_WHAT IS EXPECTED_
Reproduce the following listing verbatim, line for line, keeping every character and the original order.

_SUPPLIED MATERIAL_
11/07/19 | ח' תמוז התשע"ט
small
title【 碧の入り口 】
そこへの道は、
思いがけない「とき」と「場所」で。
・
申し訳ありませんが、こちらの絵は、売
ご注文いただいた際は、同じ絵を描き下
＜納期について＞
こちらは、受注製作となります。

_YOUR RESPONSE_
11/07/19 | ח' תמוז התשע"ט
small
title【 碧の入り口 】
そこへの道は、
思いがけない「とき」と「場所」で。
・
申し訳ありませんが、こちらの絵は、売
ご注文いただいた際は、同じ絵を描き下
＜納期について＞
こちらは、受注製作となります。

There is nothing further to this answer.